# [Texte de l'exercice]
Quel est votre parcours ?

Après deux années en classe préparatoire littéraire au Lycée Georges de la Tour (Metz), je me suis inscrite au département information-communication de l’Université Paul Verlaine-Metz (UPV-M) pour y obtenir une licence, une maîtrise puis un diplôme d’études approfondies (DEA). Mon appétence pour la recherche est née de travaux menés dès ces années de formation. Cette dernière se situant au croisement de la découverte d’un objet de recherche (la télévision et ses publics), d’une discipline (les SIC), d’une approche (l’approche épistémologique) et d’une pratique de l’échange scientifique initiée dès l’année de DEA avec un séminaire animé par Béatrice Fleury et Jacques Walter – qui a conduit notre promotion d’étudiants à la présentation de communications lors d’un colloque à l’Université de Fribourg en Suisse. En 2006, j’ai soutenu une thèse de doctorat en SIC à l’UPV-M, préparée sous la direction du professeur Jacques Walter : Les Recherches sur les téléspectateurs en France. Émergence et ramifications d’un objet scientifique. Quelques mois plus tard (2007), j’étais qualifiée aux fonctions de maîtresse de conférences (MCF) par la 71e section du Conseil national des universités (CNU). Après un poste d’attachée d’enseignement et de recherche (ATER) au Département Information-communication de Metz (2005-2007), puis deux années comme enseignante contractuelle à l’Institut universitaire et technologique (IUT) de Metz, en 2009 j’ai été nommée maîtresse de conférences en SIC, au Département Techniques de commercialisation (TC) de l’IUT Nancy-Charlemagne (Université Nancy 2). Ce poste me permettait de poursuivre mes activités de recherche au sein du Centre de recherche sur les médiations (Crem), qui accueillait des chercheur·es des universités de Metz et de Nancy avant même la fusion qui a abouti à la création de l’Université de Lorraine en 2012.

# [Consigne A]
D'après le texte de l'exercice, pourquoi le poste obtenu en 2009 à l'IUT Nancy-Charlemagne permettait-il de poursuivre des activités de recherche au sein du Crem ? Répondez en une ou deux phrases.
# [Consigne B]
Selon le texte de l'exercice, en quelle année la thèse de doctorat en SIC a-t-elle été soutenue ?

# [Données de l'exercice]
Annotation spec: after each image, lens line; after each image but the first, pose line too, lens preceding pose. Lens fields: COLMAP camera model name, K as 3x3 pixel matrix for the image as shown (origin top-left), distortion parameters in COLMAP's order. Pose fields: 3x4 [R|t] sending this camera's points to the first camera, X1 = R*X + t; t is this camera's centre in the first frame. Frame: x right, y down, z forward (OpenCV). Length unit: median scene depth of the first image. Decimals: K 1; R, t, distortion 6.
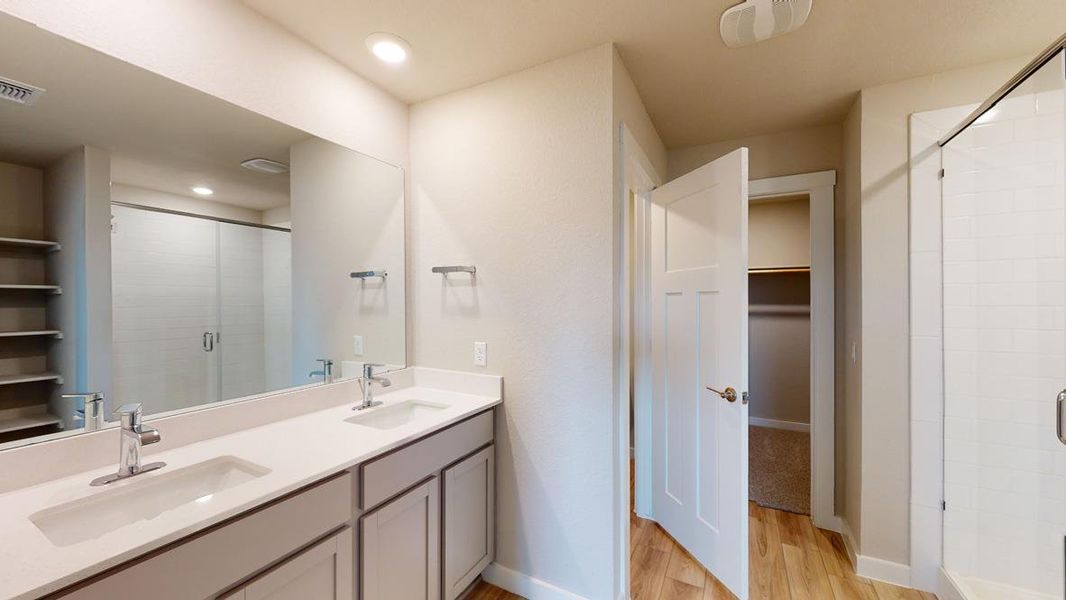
lens RADIAL K [[389.4, 0, 536.6], [0, 389.4, 306.2], [0, 0, 1]] dist [0.000166, 0.000285]
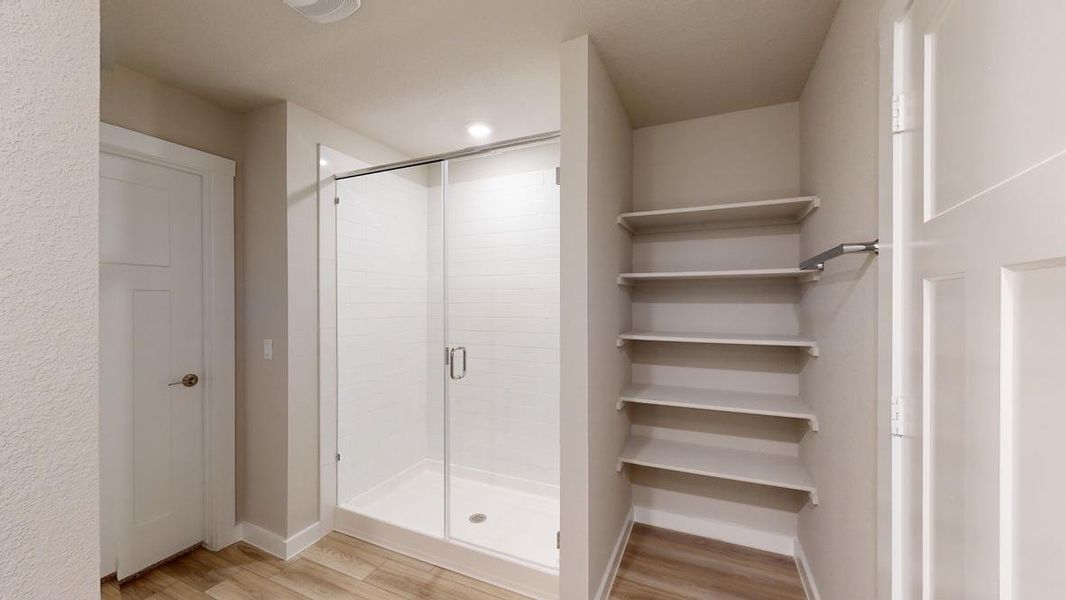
lens RADIAL K [[389.4, 0, 530.8], [0, 389.4, 301.9], [0, 0, 1]] dist [0.000166, 0.000285]
pose [[-0.061338, -0.006627, 0.998095, -0.275576], [0.009418, 0.999930, 0.007218, -0.008191], [-0.998073, 0.009843, -0.061272, 0.418123]]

# [Corrigé A]
Ce poste le permettait parce que le Crem accueillait des chercheur·es des universités de Metz et de Nancy. C'était déjà le cas avant la fusion qui a abouti à la création de l'Université de Lorraine en 2012.

# [Corrigé B]
En 2006.